● **PASSAGE FOR REVIEW**
2024 The Hundred season
- Dates: 23 July – 18 August 2024
- Administrator: England and Wales Cricket Board
- Cricket format: 100-ball cricket
- Tournament format(s): Group stage and knockout
- Champions: W: London Spirit (1st title) M: Oval Invincibles (2nd title)
- Participants: W: 8 M: 8
- Matches: 68 W: 34 M: 34
- Player of the series: W: Annabel Sutherland (Northern Superchargers) M: Sam Curran (Oval Invincibles)
- Most runs: W: Nat Sciver-Brunt (Trent Rockets) (303) M: James Vince (Southern Brave) (424)
- Most wickets: W: Linsey Smith (Northern Superchargers) (15) M: Two players (19)
- Official website: The Hundred

= 2024 The Hundred season =

Fourth season of The Hundred

The 2024 The Hundred season was the fourth season of The Hundred, a professional franchise 100-ball cricket tournament involving eight men's and women's teams located in major cities across United Kingdom.

The women's London Spirit won their first trophy, while the men's Oval Invincibles defended their title from 2023.

== Teams and venues ==

The eight teams that competed in the 2023 season returned for a fourth year.

● **JOB ITEM**
Please carry on the article about the 2024 season of The Hundred, starting right after its last sentence.

● **SOURCE MATERIAL**
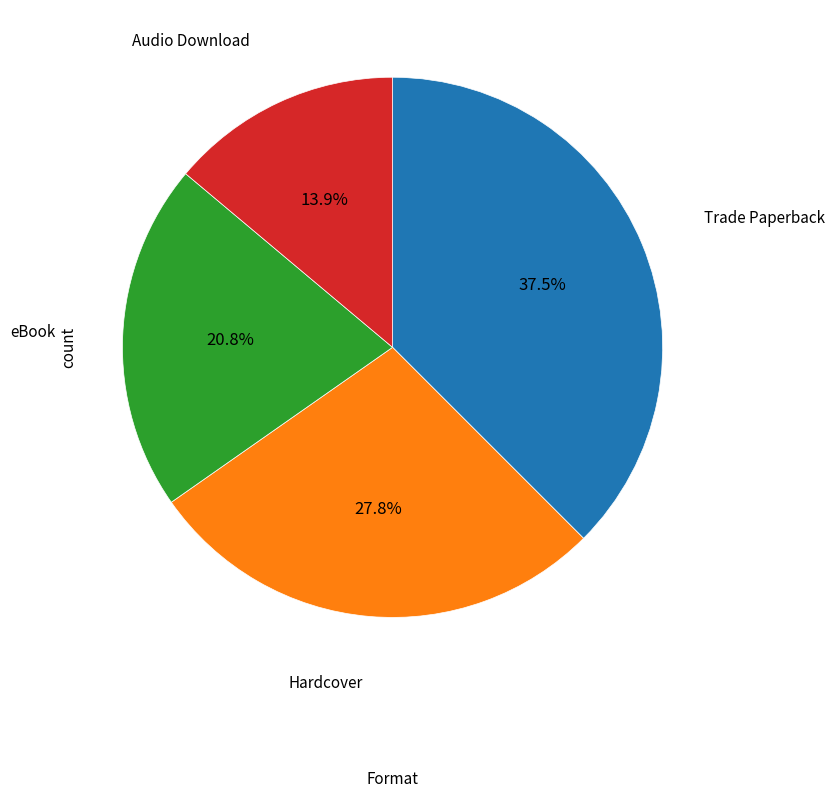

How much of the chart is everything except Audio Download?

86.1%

● **RESULT BELOW**
| Team | Venue | Men's Coach | Women's Coach |
|---|---|---|---|
| Birmingham Phoenix | Edgbaston, Birmingham | Daniel Vettori | Ben Sawyer |
| London Spirit | Lord's, London | Trevor Bayliss | Ashley Noffke |
| Manchester Originals | Old Trafford, Manchester | Simon Katich | Stephen Parry |
| Northern Superchargers | Headingley, Leeds | Andrew Flintoff | Danielle Hazell |
| Oval Invincibles | The Oval, London | Tom Moody | Jonathan Batty |
| Southern Brave | Rose Bowl, Southampton | Stephen Fleming | Charlotte Edwards |
| Trent Rockets | Trent Bridge, Nottingham | Andy Flower | Jon Lewis |
| Welsh Fire (Welsh: Tân Cymreig) | Sophia Gardens, Cardiff | Michael Hussey | Gareth Breese |

== Background ==
As with the previous iterations of this competition, eight city-based teams will compete for the men's and women's titles over a month between 23 July and 18 August 2024.

The eight city-based teams will compete over 64 matches in the group stage (32 men's, 32 women's). All of the men's and women's matches will be held on the same day at the same grounds, with one ticket giving access to both contests.

Each team will play four matches at home and four matches away. This includes one match against every other side in the competition and then a bonus match against their nearest regional rivals.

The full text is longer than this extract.